The physical examination focused on the autonomic nervous system, which controls basic bodily functions without the person’s awareness. Heart rate and systolic, diastolic, and mean arterial blood pressure were measured three times: at baseline, during an interview about the bombing, and after the interview. In addition to their differences before and during the interview, the people exposed to the bombing had longer-lasting blood pressure increases after the interview was over.

The consequences of this biological sensitivity are not known. Of the people exposed to the bombing, 84% had been injured or had become ill, but most reported at follow-up that they had recovered. Their rate of PTSD was relatively low, and the number of depressive symptoms was similar to that of the comparison subjects. This resilience contrasts with the physiologic reactivity still present many years after the attack.

It is striking that long after the trauma seems to have left the mind, it remains in the heart,” stated AJP Editor In Chief Robert Freedman, M.D.

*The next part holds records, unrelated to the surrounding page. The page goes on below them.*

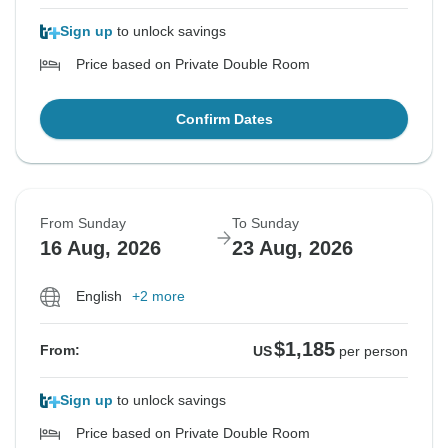
Sign up
to unlock savings
Price based on Private Double Room
Confirm Dates
From Sunday
To Sunday
16 Aug, 2026
23 Aug, 2026
English
+2 more
$1,185
From:
US
per person
Sign up
to unlock savings
Price based on Private Double Room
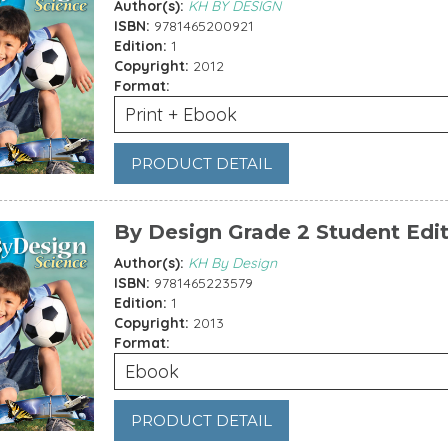
Author(s):
KH BY DESIGN
ISBN:
9781465200921
Edition:
1
Copyright:
2012
Format:
Print + Ebook
PRODUCT DETAIL
By Design Grade 2 Student Edi
Author(s):
KH By Design
ISBN:
9781465223579
Edition:
1
Copyright:
2013
Format:
Ebook
PRODUCT DETAIL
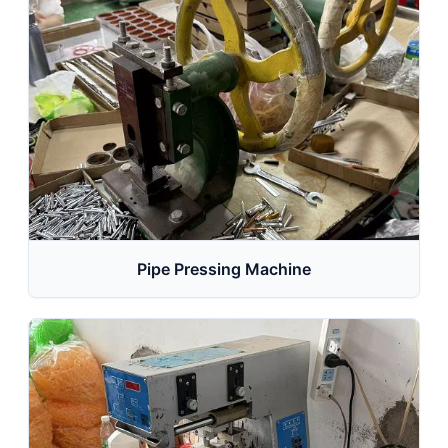
Pipe Pressing Machine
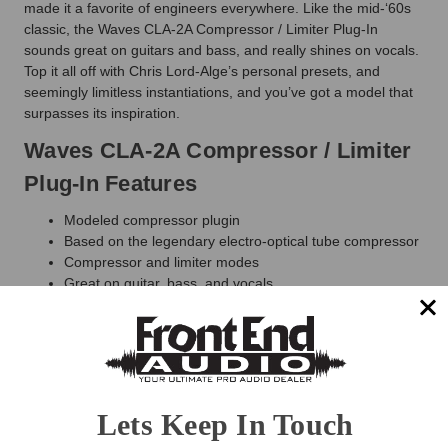
made it a favorite of engineers everywhere. Like the mid-‘60s
classic, the Waves CLA-2A Compressor / Limiter Plug-In
sounds great on guitars and bass, and really shines on vocals.
Top it all off with Chris Lord-Alge’s personal presets, and
seemingly limitless instantiations, and you’ve got a model that
surpasses its inspiration.
Waves CLA-2A Compressor / Limiter
Plug-In Features
Modeled compressor plugin
Based on the legendary electro-optical tube compressor
Compressor and limiter modes
Great on guitar, bass, and vocals
Sidechain frequency filter
Zero latency
NEW: Mix control for easy parallel compression
NEW: Trim control for quick level adjustment
Included in
CLA Classic Compressors
,
Horizon
,
Mercury
and
Pro Show
plugin bundles
Lets Keep In Touch
Waves CLA-2A Compressor / Limiter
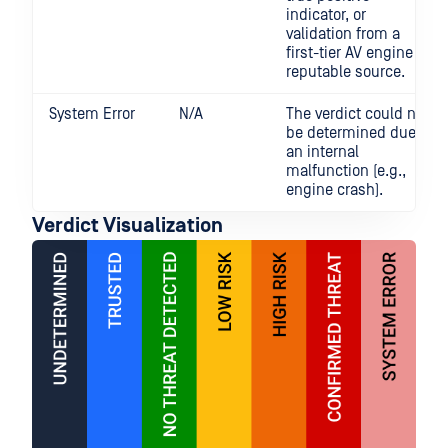
indicator, or
validation from a
first-tier AV engine or
reputable source.
System Error
N/A
The verdict could not
be determined due to
an internal
malfunction (e.g.,
engine crash).
Verdict Visualization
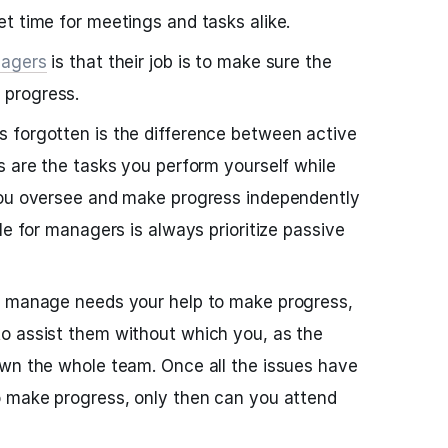
t time for meetings and tasks alike.
agers
is that their job is to make sure the
progress.
 forgotten is the difference between active
s are the tasks you perform yourself while
you oversee and make progress independently
le for managers is always prioritize passive
u manage needs your help to make progress,
o assist them without which you, as the
own the whole team. Once all the issues have
o make progress, only then can you attend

The study was supported in part by the Memorial Institute for the Prevention of Terrorism, by the Office of State and Local Government Coordination and Preparedness of the U.S. Department of Homeland Security, and by the NIH National Center for Research Resources. Additional financial disclosures appear at the end of the article.

Douglas L. Delahanty, Ph.D., reviewed the mental health aspects of terrorist attacks in an editorial. (Am J Psychiatry. 2007; 164: 230-235).